Provided data Start Marker

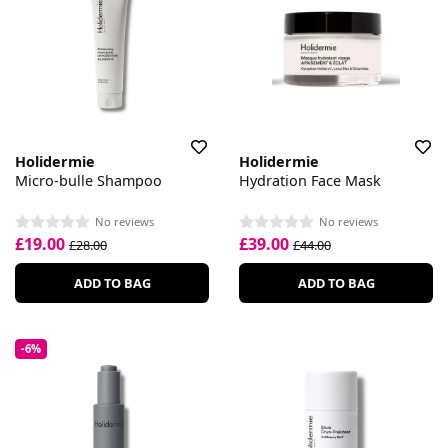
Holidermie
Holidermie
Micro-bulle Shampoo
Hydration Face Mask
No reviews
No reviews
£19.00
£39.00
£28.00
£44.00
ADD TO BAG
ADD TO BAG
-6%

Provided data End Marker

**Prompt**
Return every text line of the material above verbatim and in its original order, omitting the pictures.

**Reply to the exercise**
Holidermie
Holidermie
Micro-bulle Shampoo
Hydration Face Mask
No reviews
No reviews
£19.00
£39.00
£28.00
£44.00
ADD TO BAG
ADD TO BAG
-6%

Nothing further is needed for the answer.